#### [TEXTO DE LECTURA]
• • • • • • •
POR María Jesús Prada | 1 de diciembre de 2025, 12:22 PM

Melissa Rodríguez habla de sí misma como quien regresa de un lugar oscuro. “Meli Rodríguez murió”, dice, sin dramatismo, como si relatara un cambio de clima. Tras un año de depresión y tropiezos, nació Meli de la Jungla, una versión más terrenal, más suya, nacida con los pies literalmente sobre la finca en Ciudad Quesada. “Aquí vengo y aquí pertenezco”, repite, como quien por fin encuentra dirección.

Ese territorio —11 hectáreas de bosque, nacientes de agua y silencio— es ahora su proyecto mayor. La Finquita Cósmica crece entre reforestación, voluntarios improvisados y un sueño: convertirla en un lugar de preservación ambiental, sanacion y creación
para la comunidad. Un centro holístico, un estudio para artistas locales y, algún día, bungalows al borde del río. “Esto es una semilla para diez años”, dice. A veces trabaja rodeada de los voluntarios que se quedaron con ella para ayudarle con los deberes diarios del terreno.

Su historia con la música empezó temprano, mirando un DVD de Fatboy Slim cuando tenía once años. En una época sin DJs mujeres, le pidió a su mamá que contratara a alguien para pintarle una en la pared de su cuarto, pero no tenía ninguna imagen de referencia que mostrara a una mujer DJ. 

“Póngale tetas y póngale esta camisa”, le dijo en ese característico tono que hasta hoy mantiene. Allí comenzó el camino que la llevó a tocar en Corea, Japón, Australia, Europa y América Latina. En Nueva York vivió su sueño: camerino propio, festival enorme. Pero la ruta no fue fácil. “Difícil por ser mujer, por no ser europea”, asegura.
• • • • • • •
#### [ENTRADAS DE DATOS]

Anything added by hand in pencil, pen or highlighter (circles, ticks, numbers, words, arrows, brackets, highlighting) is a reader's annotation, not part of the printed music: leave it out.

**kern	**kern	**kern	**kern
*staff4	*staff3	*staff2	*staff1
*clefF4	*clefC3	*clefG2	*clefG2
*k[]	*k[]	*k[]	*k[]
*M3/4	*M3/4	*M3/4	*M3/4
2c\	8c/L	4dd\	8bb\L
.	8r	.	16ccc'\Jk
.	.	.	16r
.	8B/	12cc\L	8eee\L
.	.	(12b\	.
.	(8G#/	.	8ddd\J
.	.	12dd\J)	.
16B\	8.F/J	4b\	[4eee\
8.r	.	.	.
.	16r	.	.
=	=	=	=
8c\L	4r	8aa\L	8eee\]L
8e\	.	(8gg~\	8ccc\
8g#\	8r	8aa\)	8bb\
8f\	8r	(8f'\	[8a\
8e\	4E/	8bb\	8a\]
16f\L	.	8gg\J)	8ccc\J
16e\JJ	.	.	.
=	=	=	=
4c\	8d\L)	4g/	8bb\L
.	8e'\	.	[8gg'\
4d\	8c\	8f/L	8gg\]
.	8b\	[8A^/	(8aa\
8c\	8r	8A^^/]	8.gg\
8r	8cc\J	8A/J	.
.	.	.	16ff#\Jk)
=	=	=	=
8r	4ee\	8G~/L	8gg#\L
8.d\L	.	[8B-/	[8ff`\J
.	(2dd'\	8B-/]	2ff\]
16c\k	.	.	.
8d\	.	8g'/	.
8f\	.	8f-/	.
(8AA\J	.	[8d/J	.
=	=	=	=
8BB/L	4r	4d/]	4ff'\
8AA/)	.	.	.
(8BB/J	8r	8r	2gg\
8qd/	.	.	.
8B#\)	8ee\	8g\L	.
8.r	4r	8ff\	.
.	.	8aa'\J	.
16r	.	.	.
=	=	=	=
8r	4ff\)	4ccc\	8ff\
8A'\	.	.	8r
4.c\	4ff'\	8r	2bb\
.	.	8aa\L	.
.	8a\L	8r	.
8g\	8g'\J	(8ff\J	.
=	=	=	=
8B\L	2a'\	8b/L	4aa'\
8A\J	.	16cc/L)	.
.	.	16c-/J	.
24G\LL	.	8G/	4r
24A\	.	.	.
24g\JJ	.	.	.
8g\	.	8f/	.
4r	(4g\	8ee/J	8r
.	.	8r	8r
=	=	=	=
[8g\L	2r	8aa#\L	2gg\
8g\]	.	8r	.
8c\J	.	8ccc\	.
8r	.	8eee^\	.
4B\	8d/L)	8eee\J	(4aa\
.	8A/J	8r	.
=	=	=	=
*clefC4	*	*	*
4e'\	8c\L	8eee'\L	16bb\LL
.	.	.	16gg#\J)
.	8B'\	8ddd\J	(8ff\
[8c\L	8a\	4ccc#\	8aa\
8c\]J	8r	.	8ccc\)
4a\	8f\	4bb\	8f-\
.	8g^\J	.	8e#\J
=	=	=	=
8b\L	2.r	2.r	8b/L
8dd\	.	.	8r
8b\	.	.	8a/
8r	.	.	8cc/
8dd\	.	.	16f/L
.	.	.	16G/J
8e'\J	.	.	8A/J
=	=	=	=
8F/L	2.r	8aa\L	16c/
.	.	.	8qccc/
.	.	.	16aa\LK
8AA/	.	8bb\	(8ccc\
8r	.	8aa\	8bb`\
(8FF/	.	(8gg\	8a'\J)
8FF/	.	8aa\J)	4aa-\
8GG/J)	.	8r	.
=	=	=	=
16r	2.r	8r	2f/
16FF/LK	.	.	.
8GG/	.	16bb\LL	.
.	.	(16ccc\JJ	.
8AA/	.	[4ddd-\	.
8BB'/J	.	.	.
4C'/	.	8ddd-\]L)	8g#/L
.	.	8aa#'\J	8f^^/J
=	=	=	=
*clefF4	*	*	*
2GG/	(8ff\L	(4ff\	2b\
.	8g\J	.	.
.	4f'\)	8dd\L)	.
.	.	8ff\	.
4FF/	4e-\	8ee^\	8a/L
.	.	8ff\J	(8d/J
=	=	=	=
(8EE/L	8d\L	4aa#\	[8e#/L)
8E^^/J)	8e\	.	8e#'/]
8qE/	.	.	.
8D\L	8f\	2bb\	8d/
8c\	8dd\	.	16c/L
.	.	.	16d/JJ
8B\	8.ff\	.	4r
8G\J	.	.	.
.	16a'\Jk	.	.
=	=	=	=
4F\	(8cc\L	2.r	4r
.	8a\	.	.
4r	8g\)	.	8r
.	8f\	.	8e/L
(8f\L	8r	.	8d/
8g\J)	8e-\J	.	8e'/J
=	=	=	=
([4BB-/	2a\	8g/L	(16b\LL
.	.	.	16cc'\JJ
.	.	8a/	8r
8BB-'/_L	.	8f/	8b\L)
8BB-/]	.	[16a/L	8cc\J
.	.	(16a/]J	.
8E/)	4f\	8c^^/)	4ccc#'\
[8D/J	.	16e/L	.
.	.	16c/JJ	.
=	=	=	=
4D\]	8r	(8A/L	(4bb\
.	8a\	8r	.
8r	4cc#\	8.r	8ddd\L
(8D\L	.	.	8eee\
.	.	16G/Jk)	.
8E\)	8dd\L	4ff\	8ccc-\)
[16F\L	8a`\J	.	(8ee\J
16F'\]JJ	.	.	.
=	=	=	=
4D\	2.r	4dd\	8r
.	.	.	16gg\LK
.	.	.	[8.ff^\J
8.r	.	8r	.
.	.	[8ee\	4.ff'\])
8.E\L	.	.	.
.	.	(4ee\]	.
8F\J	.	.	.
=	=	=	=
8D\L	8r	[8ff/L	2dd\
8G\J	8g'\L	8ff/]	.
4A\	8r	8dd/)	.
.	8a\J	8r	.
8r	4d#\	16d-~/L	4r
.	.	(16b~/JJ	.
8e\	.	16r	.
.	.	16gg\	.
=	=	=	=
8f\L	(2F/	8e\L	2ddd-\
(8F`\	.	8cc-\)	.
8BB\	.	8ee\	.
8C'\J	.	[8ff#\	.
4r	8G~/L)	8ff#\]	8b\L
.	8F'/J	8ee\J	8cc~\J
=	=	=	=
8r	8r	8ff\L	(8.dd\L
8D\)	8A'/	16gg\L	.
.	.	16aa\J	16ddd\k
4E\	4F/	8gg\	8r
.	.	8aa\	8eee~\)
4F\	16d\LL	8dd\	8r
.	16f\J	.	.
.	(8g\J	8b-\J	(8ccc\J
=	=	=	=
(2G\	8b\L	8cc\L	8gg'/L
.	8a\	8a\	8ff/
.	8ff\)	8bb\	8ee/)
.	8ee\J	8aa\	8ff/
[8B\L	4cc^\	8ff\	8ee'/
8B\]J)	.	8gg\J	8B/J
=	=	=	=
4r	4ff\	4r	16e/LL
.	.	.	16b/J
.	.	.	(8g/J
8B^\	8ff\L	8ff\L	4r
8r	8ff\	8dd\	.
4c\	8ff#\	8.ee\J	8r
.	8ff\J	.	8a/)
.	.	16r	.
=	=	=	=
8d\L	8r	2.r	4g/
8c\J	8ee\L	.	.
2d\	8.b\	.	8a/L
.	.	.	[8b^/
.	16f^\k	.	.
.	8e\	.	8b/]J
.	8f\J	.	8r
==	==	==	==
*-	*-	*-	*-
• • • • • • •
#### [INSTRUCCIONES DE TAREAS]
1. Contesta estas preguntas sobre el texto sobre Melissa Rodríguez:
(a) ¿Cuántas hectáreas de bosque tiene el terreno de La Finquita Cósmica?
(b) ¿Qué edad tenía Melissa Rodríguez cuando miraba el DVD de Fatboy Slim?
(c) ¿En qué ciudad vivió su sueño de tener camerino propio?
2. Por favor, repite sin cambios el fragmento del texto sobre Melissa Rodríguez que empieza en "Su historia con" y termina en "una mujer DJ.".
Responde basándote únicamente en el texto sobre Melissa Rodríguez.

#### [LISTA DE RESPUESTAS]
1.
(a) 11 hectáreas.
(b) Once años.
(c) En Nueva York.

2.
Su historia con la música empezó temprano, mirando un DVD de Fatboy Slim cuando tenía once años. En una época sin DJs mujeres, le pidió a su mamá que contratara a alguien para pintarle una en la pared de su cuarto, pero no tenía ninguna imagen de referencia que mostrara a una mujer DJ.